> [What is needed]
The lines to copy from the data below are those that hold the string "export".
━━ Extracted information ━━
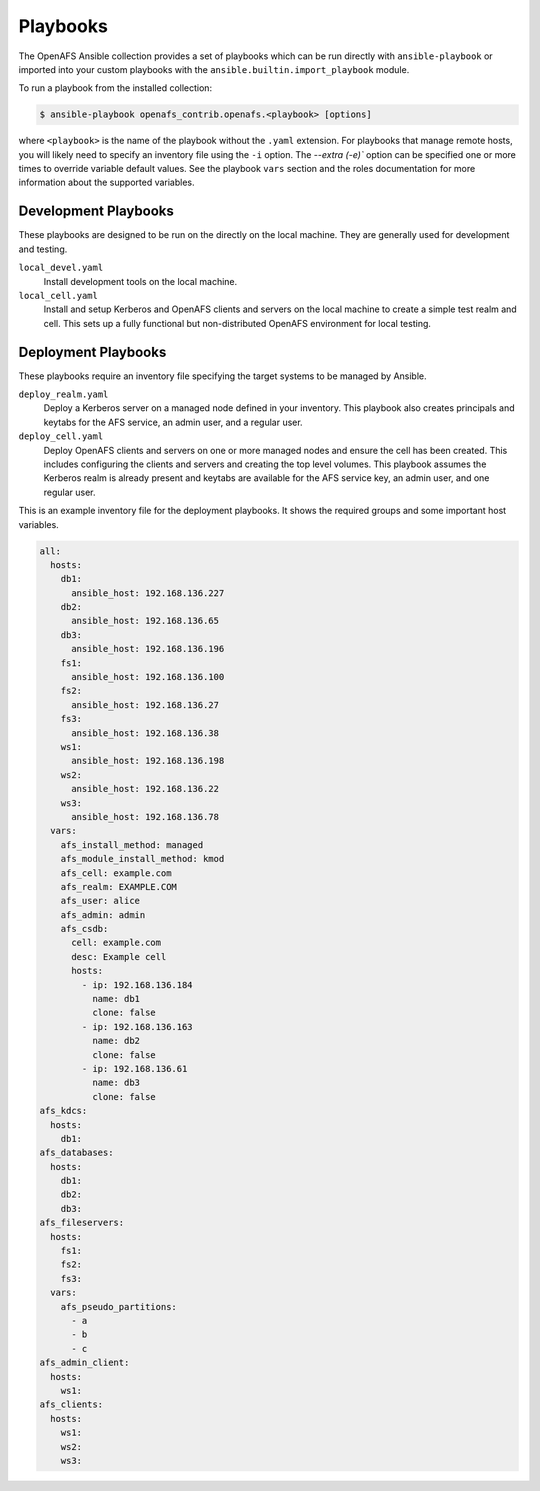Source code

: Playbooks
=========

The OpenAFS Ansible collection provides a set of playbooks which can be run
directly with ``ansible-playbook`` or imported into your custom playbooks with
the ``ansible.builtin.import_playbook`` module.

To run a playbook from the installed collection:

.. code-block:: console

    $ ansible-playbook openafs_contrib.openafs.<playbook> [options]

where ``<playbook>`` is the name of the playbook without the ``.yaml``
extension.  For playbooks that manage remote hosts, you will likely need to
specify an inventory file using the ``-i`` option.  The `--extra (-e)`` option
can be specified one or more times to override variable default values. See the
playbook ``vars`` section and the roles documentation for more information
about the supported variables.

Development Playbooks
---------------------

These playbooks are designed to be run on the directly on the local machine.
They are generally used for development and testing.

``local_devel.yaml``
   Install development tools on the local machine.

``local_cell.yaml``
   Install and setup Kerberos and OpenAFS clients and servers on the local
   machine to create a simple test realm and cell. This sets up a fully functional
   but non-distributed OpenAFS environment for local testing.

Deployment Playbooks
--------------------

These playbooks require an inventory file specifying the target systems to be
managed by Ansible.

``deploy_realm.yaml``
   Deploy a Kerberos server on a managed node defined in your inventory.
   This playbook also creates principals and keytabs for the AFS service,
   an admin user, and a regular user.

``deploy_cell.yaml``
   Deploy OpenAFS clients and servers on one or more managed nodes and ensure
   the cell has been created. This includes configuring the clients and servers
   and creating the top level volumes. This playbook assumes the Kerberos realm
   is already present and keytabs are available for the AFS service key, an admin
   user, and one regular user.


This is an example inventory file for the deployment playbooks. It shows the
required groups and some important host variables.

.. code-block:: yaml

    all:
      hosts:
        db1:
          ansible_host: 192.168.136.227
        db2:
          ansible_host: 192.168.136.65
        db3:
          ansible_host: 192.168.136.196
        fs1:
          ansible_host: 192.168.136.100
        fs2:
          ansible_host: 192.168.136.27
        fs3:
          ansible_host: 192.168.136.38
        ws1:
          ansible_host: 192.168.136.198
        ws2:
          ansible_host: 192.168.136.22
        ws3:
          ansible_host: 192.168.136.78
      vars:
        afs_install_method: managed
        afs_module_install_method: kmod
        afs_cell: example.com
        afs_realm: EXAMPLE.COM
        afs_user: alice
        afs_admin: admin
        afs_csdb:
          cell: example.com
          desc: Example cell
          hosts:
            - ip: 192.168.136.184
              name: db1
              clone: false
            - ip: 192.168.136.163
              name: db2
              clone: false
            - ip: 192.168.136.61
              name: db3
              clone: false
    afs_kdcs:
      hosts:
        db1:
    afs_databases:
      hosts:
        db1:
        db2:
        db3:
    afs_fileservers:
      hosts:
        fs1:
        fs2:
        fs3:
      vars:
        afs_pseudo_partitions:
          - a
          - b
          - c
    afs_admin_client:
      hosts:
        ws1:
    afs_clients:
      hosts:
        ws1:
        ws2:
        ws3:
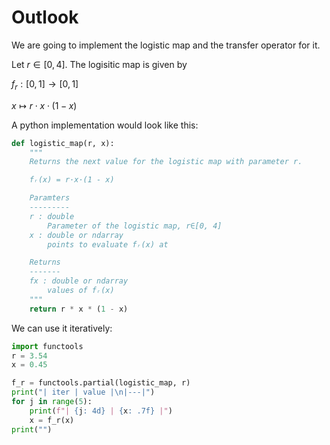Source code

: #+AUTHOR: Martin Richter
#+email: martin.richter@nottingham.ac.uk
#+date: [2023-03-09 Thu 13:00-14:00]
#+STARTUP: showall inlineimages latexpreview entitiesplain hideblocks
#+OPTIONS: ^:nil toc:nil
#+OPTIONS: tex:dvipng  # HTML export with pngs rather than MathJax

* Outlook

We are going to implement the logistic map and the transfer operator for it.

Let $r \in [0, 4]$. The logisitic map is given by

$f_r : [0, 1] \to [0, 1]$

$x \mapsto r \cdot x \cdot (1-x)$

A python implementation would look like this:
#+begin_src python :session :export code
def logistic_map(r, x):
    """
    Returns the next value for the logistic map with parameter r.

    fᵣ(x) = r·x·(1 - x)

    Paramters
    ---------
    r : double
        Parameter of the logistic map, r∈[0, 4]
    x : double or ndarray
        points to evaluate fᵣ(x) at

    Returns
    -------
    fx : double or ndarray
        values of fᵣ(x)
    """
    return r * x * (1 - x)
#+end_src

#+RESULTS:

We can use it iteratively:
#+begin_src python :session :export both :results output raw table
import functools
r = 3.54
x = 0.45

f_r = functools.partial(logistic_map, r)
print("| iter | value |\n|---|")
for j in range(5):
    print(f"| {j: 4d} | {x: .7f} |")
    x = f_r(x)
print("")
#+end_src

#+RESULTS:
| iter |     value |
|------+-----------|
|    0 | 0.4500000 |
|    1 | 0.8761500 |
|    2 | 0.3841296 |
|    3 | 0.8374721 |
|    4 | 0.4818385 |

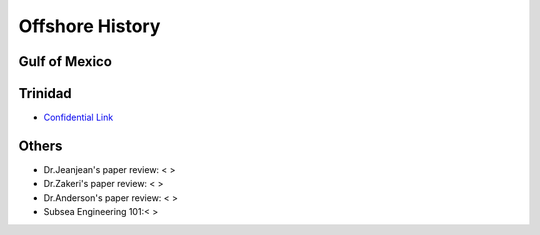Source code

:Offshore History
=================


Gulf of Mexico
---------------


Trinidad
--------

- `Confidential Link <https://bp365-my.sharepoint.com/:p:/g/personal/jung_sohn_bp_com/EX8BcIW2QItKt5nCJS44KYsBpI9TLbhlkZfaA18R0rmsJw?e=mJcdmA>`_


Others
---------


- Dr.Jeanjean's paper review: < >

- Dr.Zakeri's paper review: < >

- Dr.Anderson's paper review: < >


- Subsea Engineering 101:< >

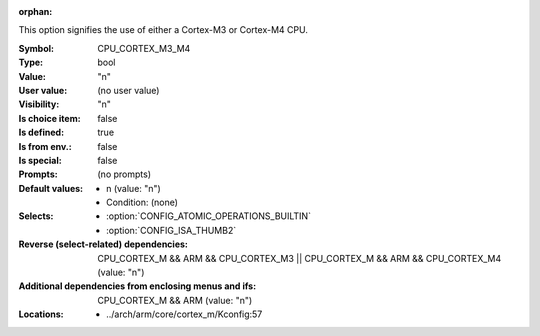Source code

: :orphan:

.. title:: CPU_CORTEX_M3_M4

.. option:: CONFIG_CPU_CORTEX_M3_M4:
.. _CONFIG_CPU_CORTEX_M3_M4:

This option signifies the use of either a Cortex-M3 or Cortex-M4 CPU.



:Symbol:           CPU_CORTEX_M3_M4
:Type:             bool
:Value:            "n"
:User value:       (no user value)
:Visibility:       "n"
:Is choice item:   false
:Is defined:       true
:Is from env.:     false
:Is special:       false
:Prompts:
 (no prompts)
:Default values:

 *  n (value: "n")
 *   Condition: (none)
:Selects:

 *  :option:`CONFIG_ATOMIC_OPERATIONS_BUILTIN`
 *  :option:`CONFIG_ISA_THUMB2`
:Reverse (select-related) dependencies:
 CPU_CORTEX_M && ARM && CPU_CORTEX_M3 || CPU_CORTEX_M && ARM && CPU_CORTEX_M4 (value: "n")
:Additional dependencies from enclosing menus and ifs:
 CPU_CORTEX_M && ARM (value: "n")
:Locations:
 * ../arch/arm/core/cortex_m/Kconfig:57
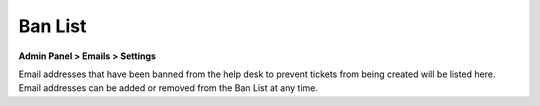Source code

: Ban List
========

**Admin Panel > Emails > Settings**

Email addresses that have been banned from the help desk to prevent tickets from being created will be listed here. Email addresses can be added or removed from the Ban List at any time.
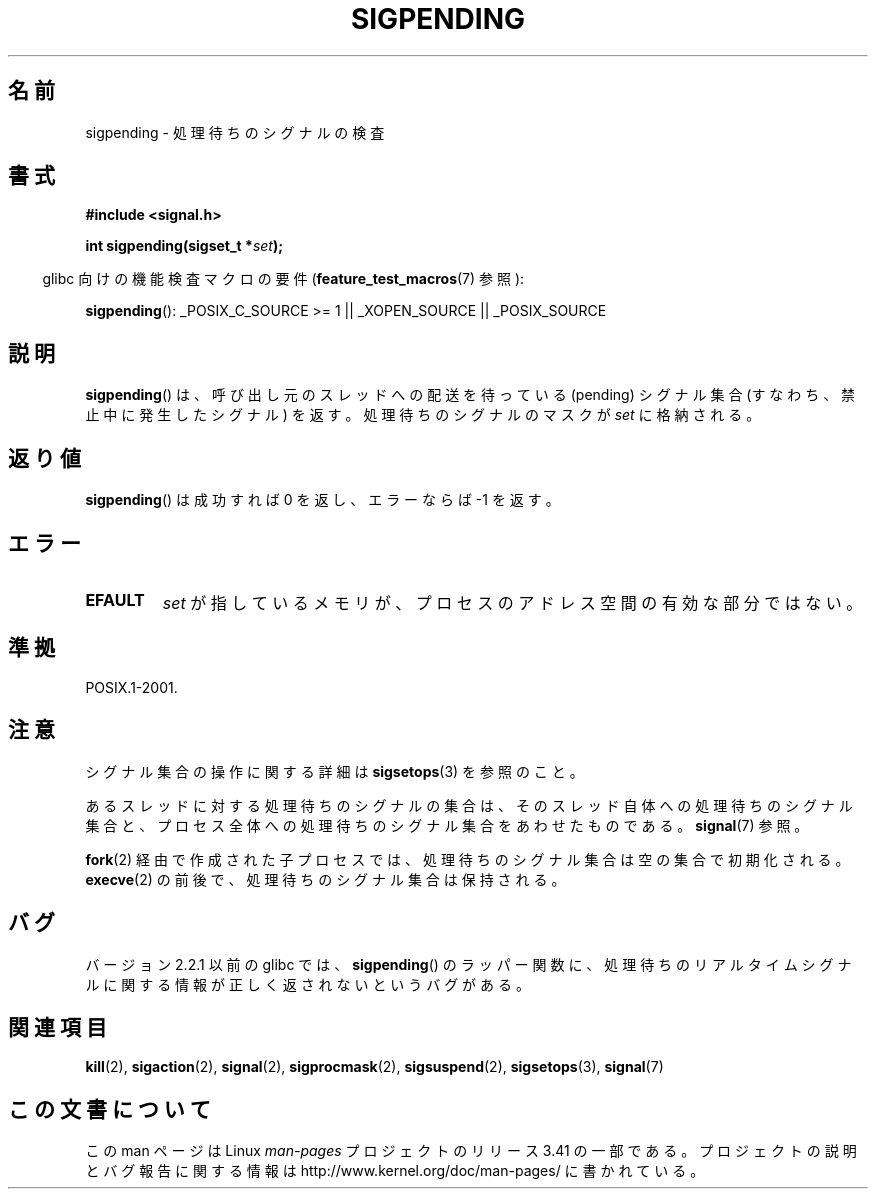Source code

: .\" Copyright (c) 2005 Michael Kerrisk
.\" based on earlier work by faith@cs.unc.edu and
.\" Mike Battersby <mib@deakin.edu.au>
.\"
.\" Permission is granted to make and distribute verbatim copies of this
.\" manual provided the copyright notice and this permission notice are
.\" preserved on all copies.
.\"
.\" Permission is granted to copy and distribute modified versions of this
.\" manual under the conditions for verbatim copying, provided that the
.\" entire resulting derived work is distributed under the terms of a
.\" permission notice identical to this one.
.\"
.\" Since the Linux kernel and libraries are constantly changing, this
.\" manual page may be incorrect or out-of-date.  The author(s) assume no
.\" responsibility for errors or omissions, or for damages resulting from
.\" the use of the information contained herein.  The author(s) may not
.\" have taken the same level of care in the production of this manual,
.\" which is licensed free of charge, as they might when working
.\" professionally.
.\"
.\" Formatted or processed versions of this manual, if unaccompanied by
.\" the source, must acknowledge the copyright and authors of this work.
.\"
.\" 2005-09-15, mtk, Created new page by splitting off from sigaction.2
.\"
.\"*******************************************************************
.\"
.\" This file was generated with po4a. Translate the source file.
.\"
.\"*******************************************************************
.TH SIGPENDING 2 2008\-10\-04 Linux "Linux Programmer's Manual"
.SH 名前
sigpending \- 処理待ちのシグナルの検査
.SH 書式
\fB#include <signal.h>\fP
.sp
\fBint sigpending(sigset_t *\fP\fIset\fP\fB);\fP
.sp
.in -4n
glibc 向けの機能検査マクロの要件 (\fBfeature_test_macros\fP(7)  参照):
.in
.sp
.ad l
\fBsigpending\fP(): _POSIX_C_SOURCE\ >=\ 1 || _XOPEN_SOURCE ||
_POSIX_SOURCE
.ad b
.SH 説明
.PP
\fBsigpending\fP()  は、呼び出し元のスレッドへの配送を待っている (pending) シグナル集合 (すなわち、禁止中に発生したシグナル)
を返す。 処理待ちのシグナルのマスクが \fIset\fP に格納される。
.SH 返り値
\fBsigpending\fP()  は成功すれば 0 を返し、エラーならば \-1 を返す。
.SH エラー
.TP 
\fBEFAULT\fP
\fIset\fP が指しているメモリが、プロセスのアドレス空間の有効な部分ではない。
.SH 準拠
POSIX.1\-2001.
.SH 注意
シグナル集合の操作に関する詳細は \fBsigsetops\fP(3)  を参照のこと。

あるスレッドに対する処理待ちのシグナルの集合は、 そのスレッド自体への処理待ちのシグナル集合と、プロセス全体への処理待ちの
シグナル集合をあわせたものである。 \fBsignal\fP(7)  参照。

\fBfork\fP(2)  経由で作成された子プロセスでは、処理待ちのシグナル集合は空の集合で初期化される。 \fBexecve\fP(2)
の前後で、処理待ちのシグナル集合は保持される。
.SH バグ
バージョン 2.2.1 以前の glibc では、 \fBsigpending\fP()  のラッパー関数に、処理待ちのリアルタイムシグナルに関する情報が
正しく返されないというバグがある。
.SH 関連項目
\fBkill\fP(2), \fBsigaction\fP(2), \fBsignal\fP(2), \fBsigprocmask\fP(2),
\fBsigsuspend\fP(2), \fBsigsetops\fP(3), \fBsignal\fP(7)
.SH この文書について
この man ページは Linux \fIman\-pages\fP プロジェクトのリリース 3.41 の一部
である。プロジェクトの説明とバグ報告に関する情報は
http://www.kernel.org/doc/man\-pages/ に書かれている。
━━━
> [Task solution]
#+OPTIONS: tex:dvipng  # HTML export with pngs rather than MathJax
#+begin_src python :session :export code
#+begin_src python :session :export both :results output raw table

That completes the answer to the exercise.